When you restate the data, keep every word as it is and drop the images.

====== STORED DATA ======

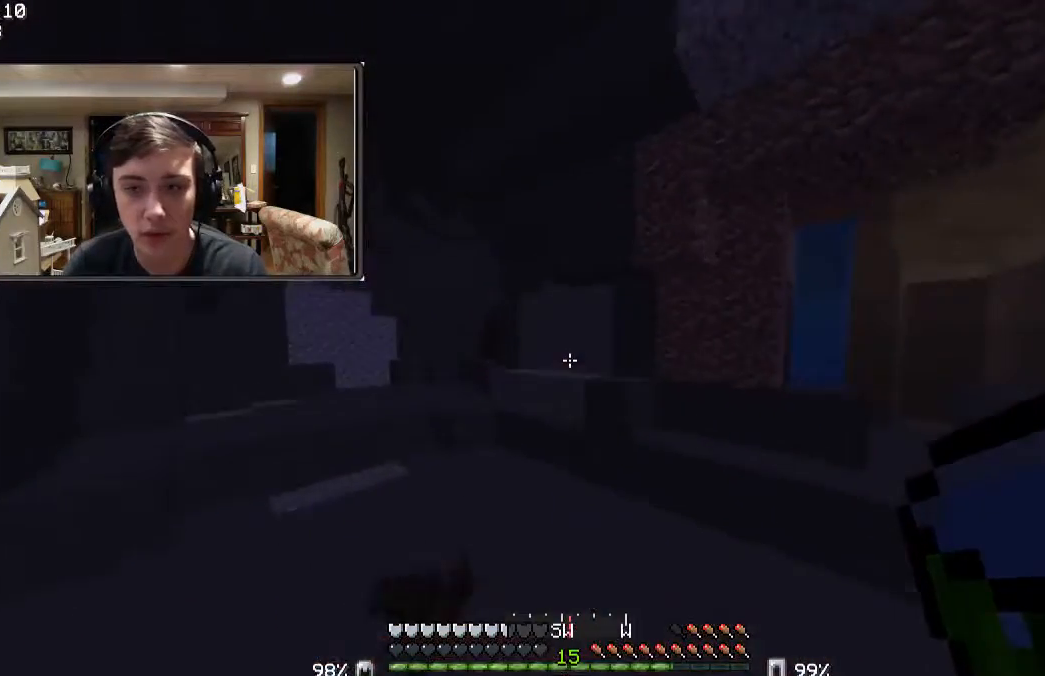
{"keys": ["a", "w"], "mouse": [], "events": []}
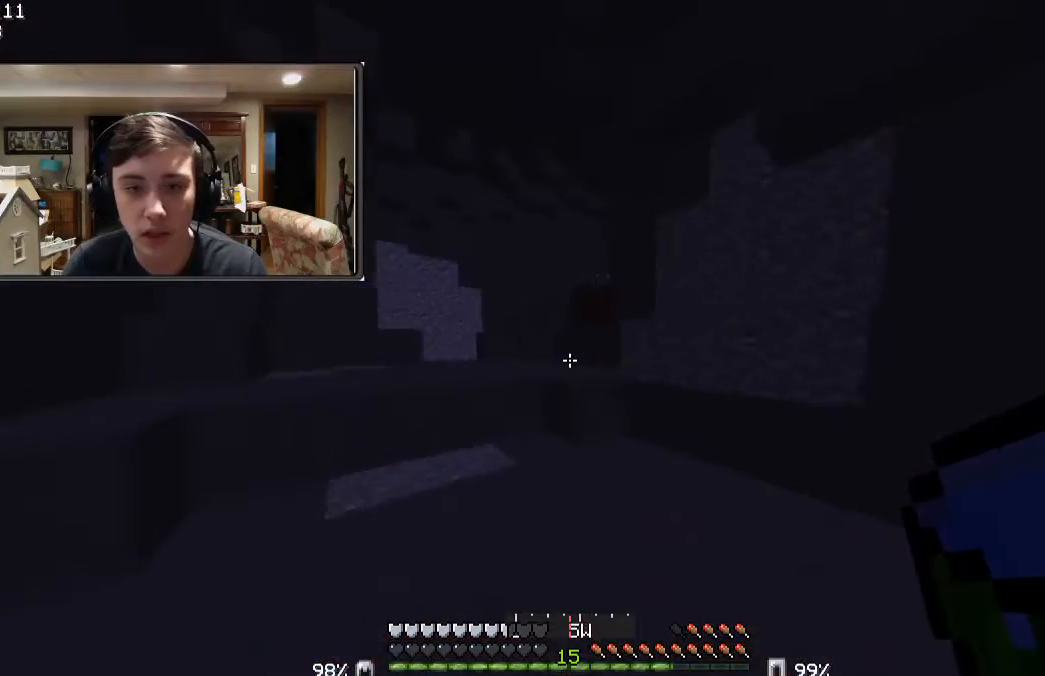
{"keys": ["w"], "mouse": [], "events": [[400, "a", "up"]]}
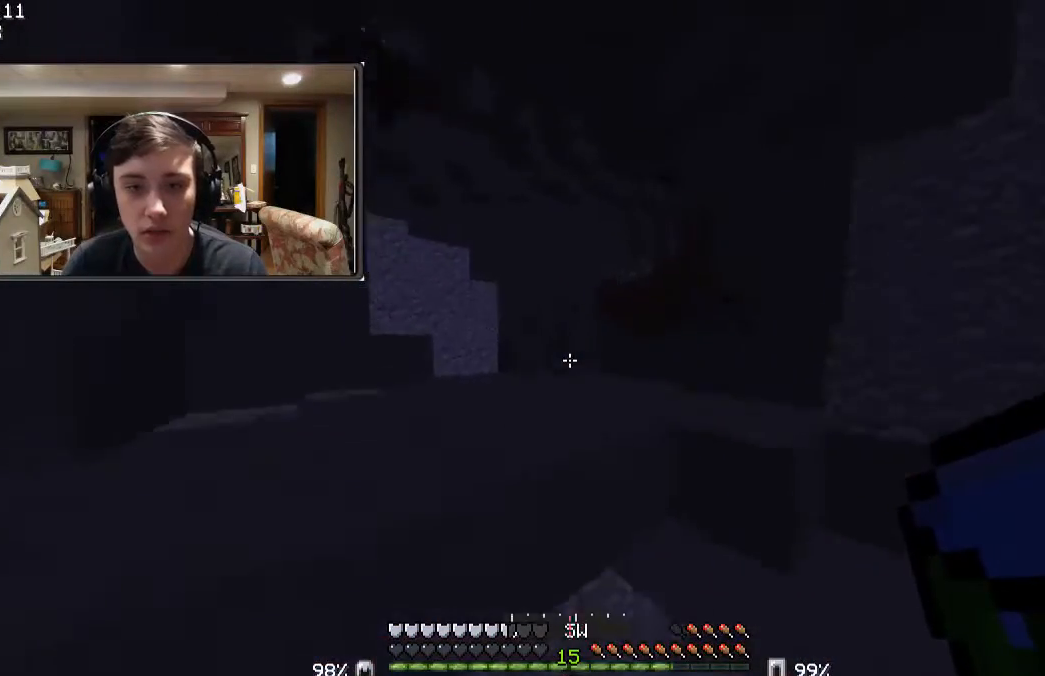
{"keys": ["a", "w"], "mouse": [], "events": [[433, "a", "down"]]}
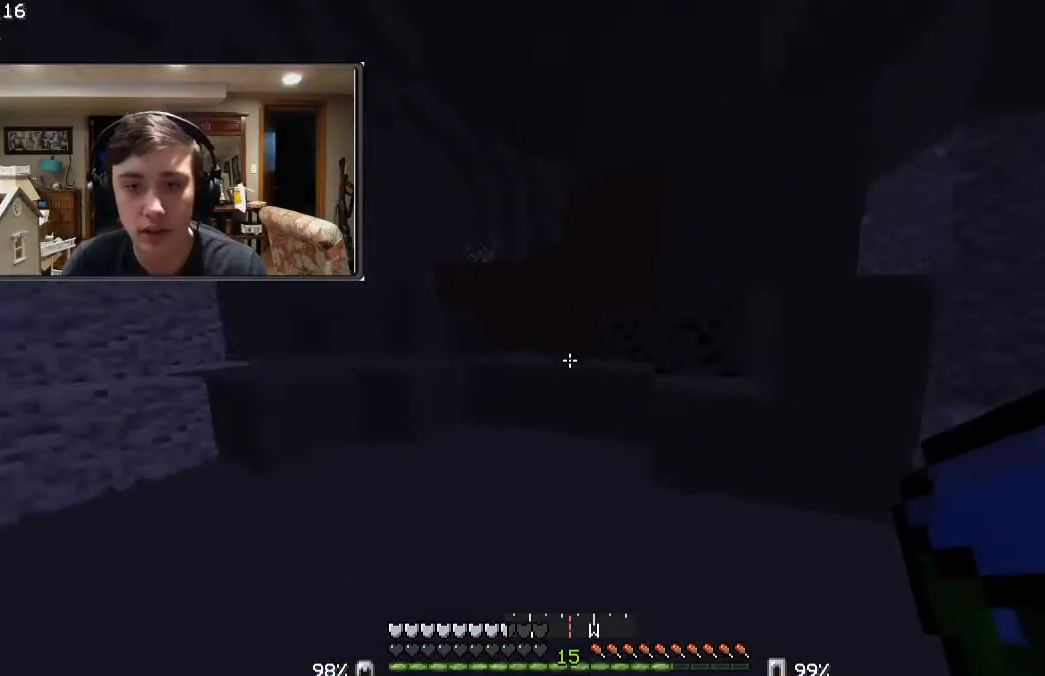
{"keys": ["w"], "mouse": [], "events": [[300, "a", "up"]]}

======

■ SOLUTION TO THIS TASK:
{"keys": ["a", "w"], "mouse": [], "events": []}
{"keys": ["w"], "mouse": [], "events": [[400, "a", "up"]]}
{"keys": ["a", "w"], "mouse": [], "events": [[433, "a", "down"]]}
{"keys": ["w"], "mouse": [], "events": [[300, "a", "up"]]}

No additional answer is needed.